PAWTUCKET – Being a Muslim woman of color has presented challenges throughout Monsurat Ottun’s career, says the Pawtucket resident who works as an attorney for the city of Providence.

“Sometimes you have to fight every step of the way just to have your voice heard,” she told The Breeze about the challenges of being a woman of color in a work environment. “It’s an ongoing struggle.”

To support leaders of color throughout the state, the Rhode Island Foundation has created the Equity Leadership Initiative, a program which seeks to build a pipeline of Asian, Black, Hispanic or Latino, Indigenous or multi-racial candidates for positions of influence throughout the state, states a press release.

Ottun is one of 31 people selected for the ELI’s inaugural class. The 12-month leadership development initiative, which kicked off last month, includes monthly group work sessions and regular one-to-one coaching sessions. Participants will be matched with a mentor and have opportunities to network with high-level connections across sectors. The initiative is part of the Foundation’s three-year, $8.5 million plan to advance diversity, equity, inclusion and access.

“Too often we hear about positions unfilled or people who can’t find candidates who identify as people of color,” Angie Ankoma, executive director of the Equity Leadership Initiative and a vice president at the Rhode Island Foundation, told The Breeze, adding that the goal of the ELI is to uplift people’s profiles and leverage resources and networks.

“As a leader of color, it can get really lonely,” she said, so having a network and people “to rely on for support and connection is critically important.”

The cohort is made up of individuals across all sectors from government and banking to nonprofits and community organizers, Ankoma said. “I am excited to get to work to cultivate the next generation of industry leaders … who are people of color.”

Ottun, who works as an associate city solicitor and chief information security, data privacy and risk management strategist for the city of Providence, agreed with Ankoma, saying that often leaders of color are isolated and this opportunity “allows us to see we’re not the only one.”

The Muslim American liaison for the city of Providence said, “It’s always been my goal to support community and economic development.” After a former employer told her about the ELI opportunity, “I thought it was a greater way to be immersed in the community in a way that focuses on equity, diversity, and inclusion.”

As an introvert, she said she’s looking forward to the opportunities to network and connect with so many people in one space.

The first session, which took place in September, “was extremely powerful,” she said. “People were in tears; we got to share our personal stories. I’m so excited to learn from the folks around me.”

Ottun, whose parents emigrated from Nigeria, grew up in Pawtucket and attended Baldwin Elementary School, Goff Junior High, and Shea High School. “I love Pawtucket,” she said, particularly the strong community feel as well as the arts scene.

To be chosen for the program “was an honor for me,” Ottun said. “There are all sorts of amazing people included in this cohort.”

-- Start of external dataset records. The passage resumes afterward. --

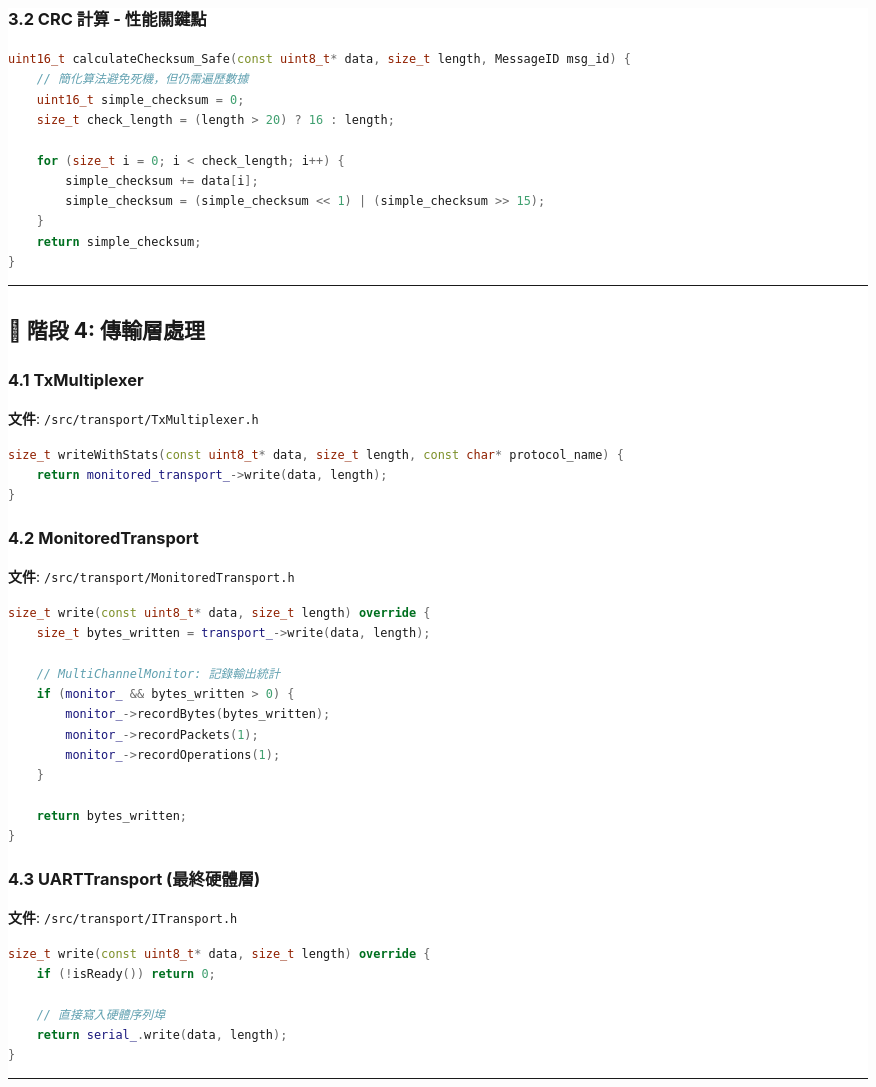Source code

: ### 3.2 CRC 計算 - 性能關鍵點
```cpp
uint16_t calculateChecksum_Safe(const uint8_t* data, size_t length, MessageID msg_id) {
    // 簡化算法避免死機，但仍需遍歷數據
    uint16_t simple_checksum = 0;
    size_t check_length = (length > 20) ? 16 : length;
    
    for (size_t i = 0; i < check_length; i++) {
        simple_checksum += data[i];
        simple_checksum = (simple_checksum << 1) | (simple_checksum >> 15);
    }
    return simple_checksum;
}
```

---

## 🚛 **階段 4: 傳輸層處理**

### 4.1 TxMultiplexer
**文件**: `/src/transport/TxMultiplexer.h`
```cpp
size_t writeWithStats(const uint8_t* data, size_t length, const char* protocol_name) {
    return monitored_transport_->write(data, length);
}
```

### 4.2 MonitoredTransport  
**文件**: `/src/transport/MonitoredTransport.h`
```cpp
size_t write(const uint8_t* data, size_t length) override {
    size_t bytes_written = transport_->write(data, length);
    
    // MultiChannelMonitor: 記錄輸出統計
    if (monitor_ && bytes_written > 0) {
        monitor_->recordBytes(bytes_written);
        monitor_->recordPackets(1);
        monitor_->recordOperations(1);
    }
    
    return bytes_written;
}
```

### 4.3 UARTTransport (最終硬體層)
**文件**: `/src/transport/ITransport.h`
```cpp
size_t write(const uint8_t* data, size_t length) override {
    if (!isReady()) return 0;
    
    // 直接寫入硬體序列埠
    return serial_.write(data, length);
}
```

---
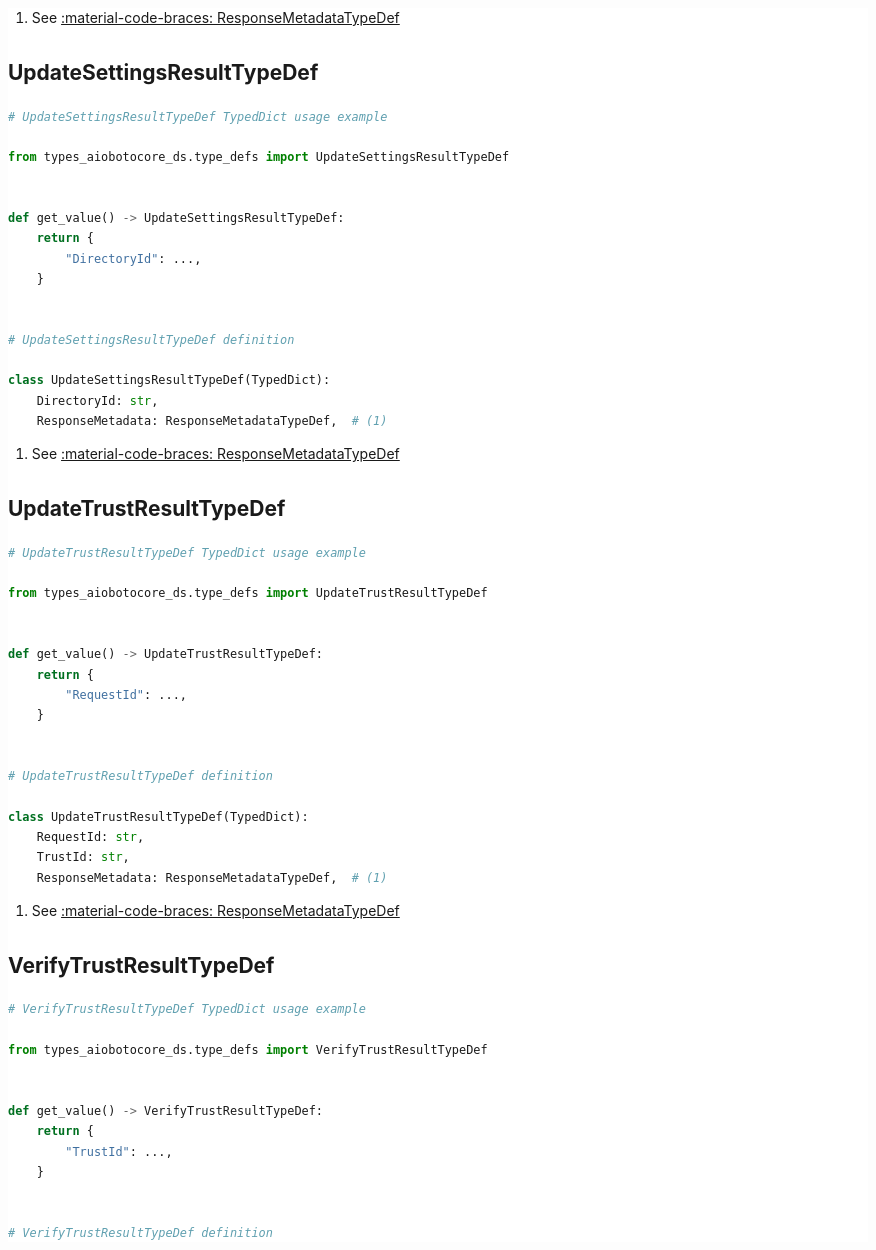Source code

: 1. See [:material-code-braces: ResponseMetadataTypeDef](./type_defs.md#responsemetadatatypedef)

## UpdateSettingsResultTypeDef

```python
# UpdateSettingsResultTypeDef TypedDict usage example

from types_aiobotocore_ds.type_defs import UpdateSettingsResultTypeDef


def get_value() -> UpdateSettingsResultTypeDef:
    return {
        "DirectoryId": ...,
    }


# UpdateSettingsResultTypeDef definition

class UpdateSettingsResultTypeDef(TypedDict):
    DirectoryId: str,
    ResponseMetadata: ResponseMetadataTypeDef,  # (1)
```

1. See [:material-code-braces: ResponseMetadataTypeDef](./type_defs.md#responsemetadatatypedef)

## UpdateTrustResultTypeDef

```python
# UpdateTrustResultTypeDef TypedDict usage example

from types_aiobotocore_ds.type_defs import UpdateTrustResultTypeDef


def get_value() -> UpdateTrustResultTypeDef:
    return {
        "RequestId": ...,
    }


# UpdateTrustResultTypeDef definition

class UpdateTrustResultTypeDef(TypedDict):
    RequestId: str,
    TrustId: str,
    ResponseMetadata: ResponseMetadataTypeDef,  # (1)
```

1. See [:material-code-braces: ResponseMetadataTypeDef](./type_defs.md#responsemetadatatypedef)

## VerifyTrustResultTypeDef

```python
# VerifyTrustResultTypeDef TypedDict usage example

from types_aiobotocore_ds.type_defs import VerifyTrustResultTypeDef


def get_value() -> VerifyTrustResultTypeDef:
    return {
        "TrustId": ...,
    }


# VerifyTrustResultTypeDef definition

```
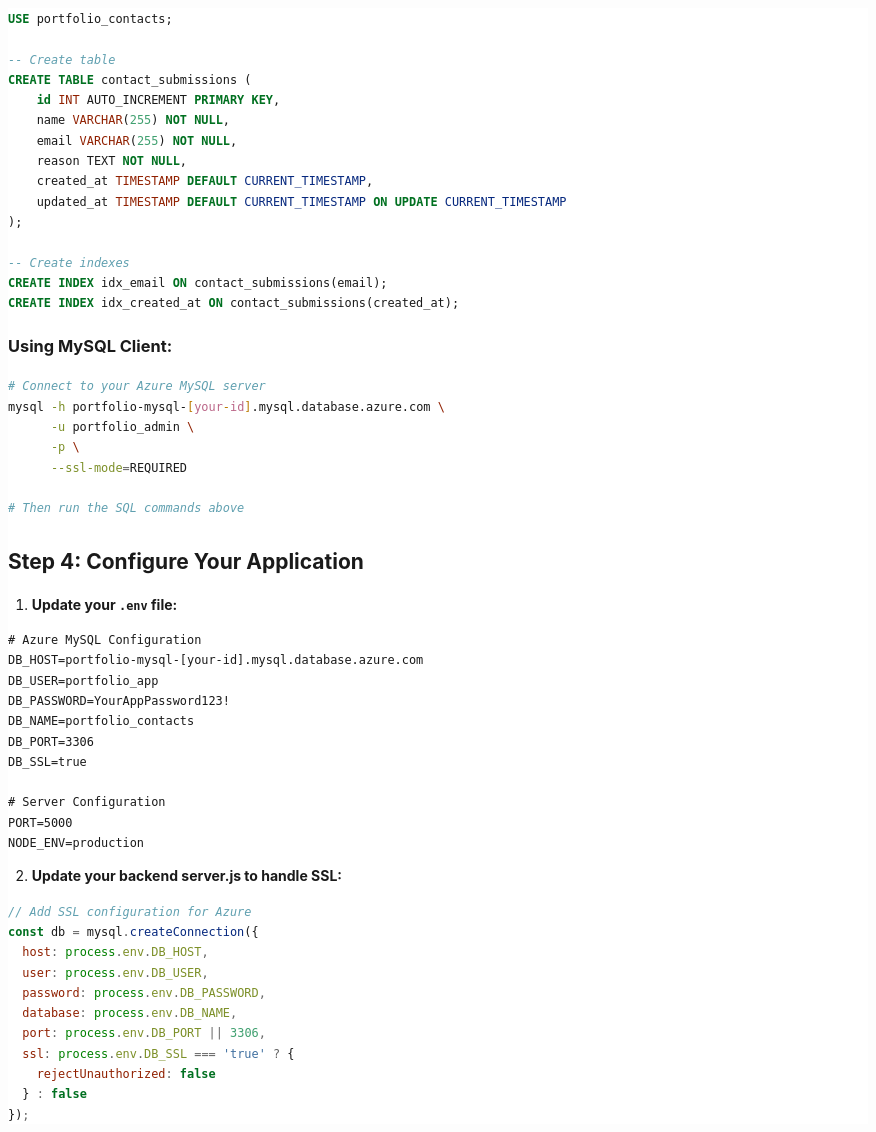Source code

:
```sql
USE portfolio_contacts;

-- Create table
CREATE TABLE contact_submissions (
    id INT AUTO_INCREMENT PRIMARY KEY,
    name VARCHAR(255) NOT NULL,
    email VARCHAR(255) NOT NULL,
    reason TEXT NOT NULL,
    created_at TIMESTAMP DEFAULT CURRENT_TIMESTAMP,
    updated_at TIMESTAMP DEFAULT CURRENT_TIMESTAMP ON UPDATE CURRENT_TIMESTAMP
);

-- Create indexes
CREATE INDEX idx_email ON contact_submissions(email);
CREATE INDEX idx_created_at ON contact_submissions(created_at);
```

### Using MySQL Client:

```bash
# Connect to your Azure MySQL server
mysql -h portfolio-mysql-[your-id].mysql.database.azure.com \
      -u portfolio_admin \
      -p \
      --ssl-mode=REQUIRED

# Then run the SQL commands above
```

## Step 4: Configure Your Application

1. **Update your `.env` file:**
```env
# Azure MySQL Configuration
DB_HOST=portfolio-mysql-[your-id].mysql.database.azure.com
DB_USER=portfolio_app
DB_PASSWORD=YourAppPassword123!
DB_NAME=portfolio_contacts
DB_PORT=3306
DB_SSL=true

# Server Configuration
PORT=5000
NODE_ENV=production
```

2. **Update your backend server.js to handle SSL:**
```javascript
// Add SSL configuration for Azure
const db = mysql.createConnection({
  host: process.env.DB_HOST,
  user: process.env.DB_USER,
  password: process.env.DB_PASSWORD,
  database: process.env.DB_NAME,
  port: process.env.DB_PORT || 3306,
  ssl: process.env.DB_SSL === 'true' ? {
    rejectUnauthorized: false
  } : false
});
```
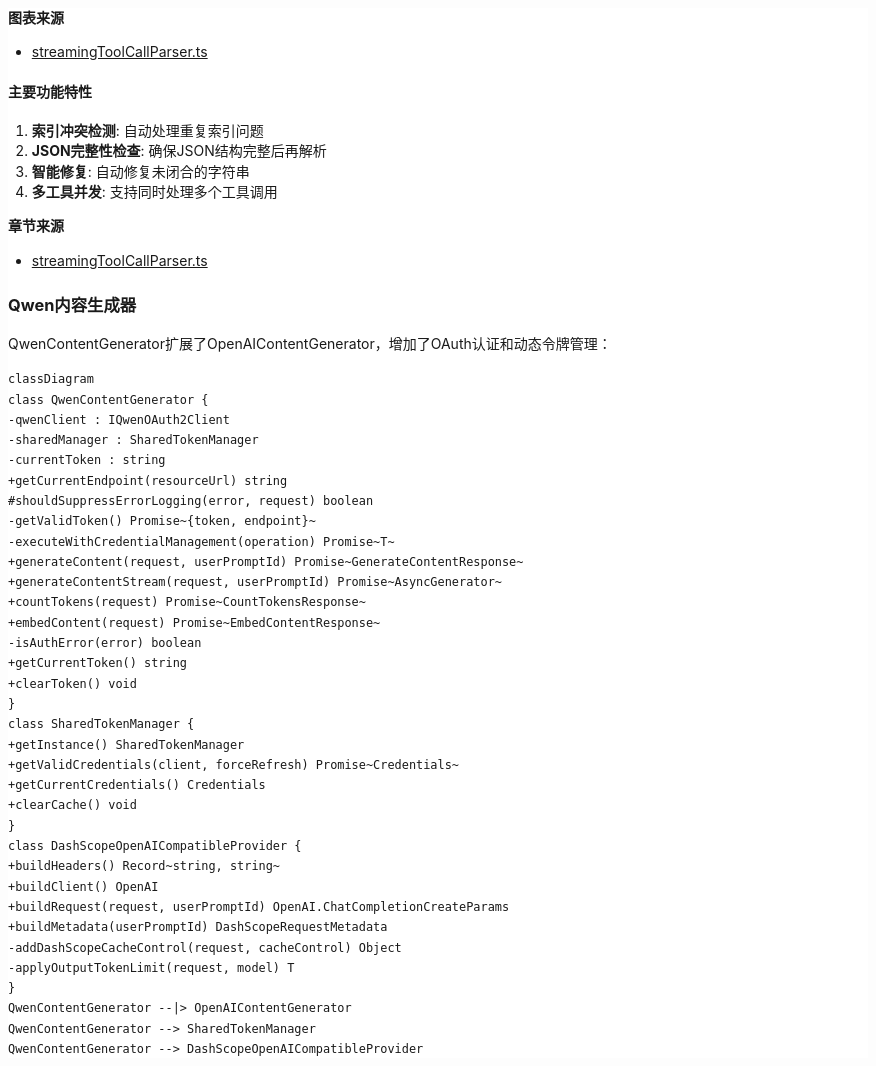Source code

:**图表来源**
- [streamingToolCallParser.ts](file://packages/core/src/core/openaiContentGenerator/streamingToolCallParser.ts#L40-L120)

#### 主要功能特性

1. **索引冲突检测**: 自动处理重复索引问题
2. **JSON完整性检查**: 确保JSON结构完整后再解析
3. **智能修复**: 自动修复未闭合的字符串
4. **多工具并发**: 支持同时处理多个工具调用

**章节来源**
- [streamingToolCallParser.ts](file://packages/core/src/core/openaiContentGenerator/streamingToolCallParser.ts#L1-L415)

### Qwen内容生成器

QwenContentGenerator扩展了OpenAIContentGenerator，增加了OAuth认证和动态令牌管理：

```mermaid
classDiagram
class QwenContentGenerator {
-qwenClient : IQwenOAuth2Client
-sharedManager : SharedTokenManager
-currentToken : string
+getCurrentEndpoint(resourceUrl) string
#shouldSuppressErrorLogging(error, request) boolean
-getValidToken() Promise~{token, endpoint}~
-executeWithCredentialManagement(operation) Promise~T~
+generateContent(request, userPromptId) Promise~GenerateContentResponse~
+generateContentStream(request, userPromptId) Promise~AsyncGenerator~
+countTokens(request) Promise~CountTokensResponse~
+embedContent(request) Promise~EmbedContentResponse~
-isAuthError(error) boolean
+getCurrentToken() string
+clearToken() void
}
class SharedTokenManager {
+getInstance() SharedTokenManager
+getValidCredentials(client, forceRefresh) Promise~Credentials~
+getCurrentCredentials() Credentials
+clearCache() void
}
class DashScopeOpenAICompatibleProvider {
+buildHeaders() Record~string, string~
+buildClient() OpenAI
+buildRequest(request, userPromptId) OpenAI.ChatCompletionCreateParams
+buildMetadata(userPromptId) DashScopeRequestMetadata
-addDashScopeCacheControl(request, cacheControl) Object
-applyOutputTokenLimit(request, model) T
}
QwenContentGenerator --|> OpenAIContentGenerator
QwenContentGenerator --> SharedTokenManager
QwenContentGenerator --> DashScopeOpenAICompatibleProvider
```
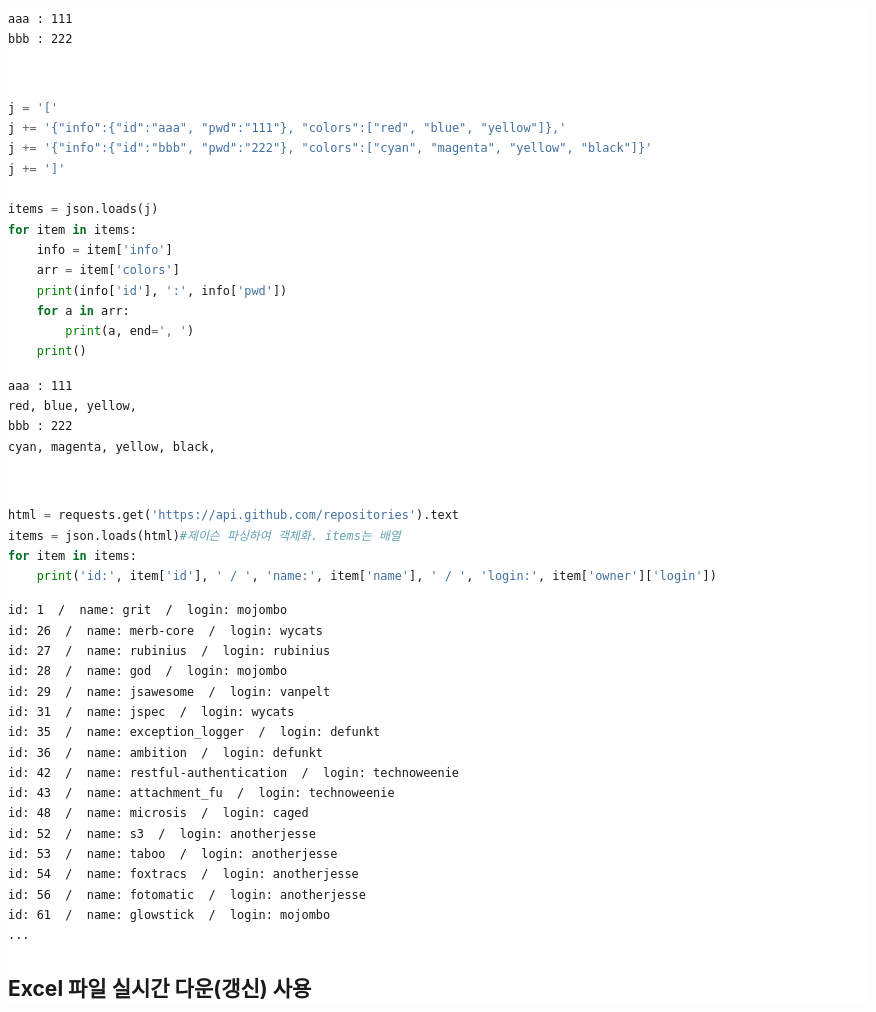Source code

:     aaa : 111
    bbb : 222


&nbsp;
```python
j = '['
j += '{"info":{"id":"aaa", "pwd":"111"}, "colors":["red", "blue", "yellow"]},'
j += '{"info":{"id":"bbb", "pwd":"222"}, "colors":["cyan", "magenta", "yellow", "black"]}'
j += ']'

items = json.loads(j)
for item in items:
    info = item['info']
    arr = item['colors']
    print(info['id'], ':', info['pwd'])
    for a in arr:
        print(a, end=', ')
    print()
```

    aaa : 111
    red, blue, yellow, 
    bbb : 222
    cyan, magenta, yellow, black, 


&nbsp;
```python
html = requests.get('https://api.github.com/repositories').text
items = json.loads(html)#제이슨 파싱하여 객체화. items는 배열
for item in items:
    print('id:', item['id'], ' / ', 'name:', item['name'], ' / ', 'login:', item['owner']['login'])
```

    id: 1  /  name: grit  /  login: mojombo
    id: 26  /  name: merb-core  /  login: wycats
    id: 27  /  name: rubinius  /  login: rubinius
    id: 28  /  name: god  /  login: mojombo
    id: 29  /  name: jsawesome  /  login: vanpelt
    id: 31  /  name: jspec  /  login: wycats
    id: 35  /  name: exception_logger  /  login: defunkt
    id: 36  /  name: ambition  /  login: defunkt
    id: 42  /  name: restful-authentication  /  login: technoweenie
    id: 43  /  name: attachment_fu  /  login: technoweenie
    id: 48  /  name: microsis  /  login: caged
    id: 52  /  name: s3  /  login: anotherjesse
    id: 53  /  name: taboo  /  login: anotherjesse
    id: 54  /  name: foxtracs  /  login: anotherjesse
    id: 56  /  name: fotomatic  /  login: anotherjesse
    id: 61  /  name: glowstick  /  login: mojombo
    ...


## Excel 파일 실시간 다운(갱신) 사용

Another Pawtucket resident, David Dankwah, is also part of the first ELI cohort.

Dankwah, who grew up in Ghana and serves as an associate pastor at the Empowerment Temple Assembly of the International Central Gospel Church in Pawtucket, said that his passion to grow and impact people led him to apply to the program. When the year-long initiative is complete, he said he hopes he is a better leader for both his church and the community.

“I’m so appreciative and so glad to be chosen by the Rhode Island Foundation,” he said. He’s most looking forward to meeting his individual goals and learning from the others in the program, he said. “I want to grow in my capacity to have a broader impact as a pastor and as a transformational leader and advocate for equitable policies.”

Dankwah is co-founder and director of faith and religious community engagement for the World Day for Child Sexual Abuse Prevention, Healing and Justice, and he also represents the faith and minority communities on the Pawtucket Memorial Hospital Trust Advisory Committee.

A Pawtucket resident for the past eight years, he said he loves the people who make the city so diverse with their different cultures, foods, and ideas.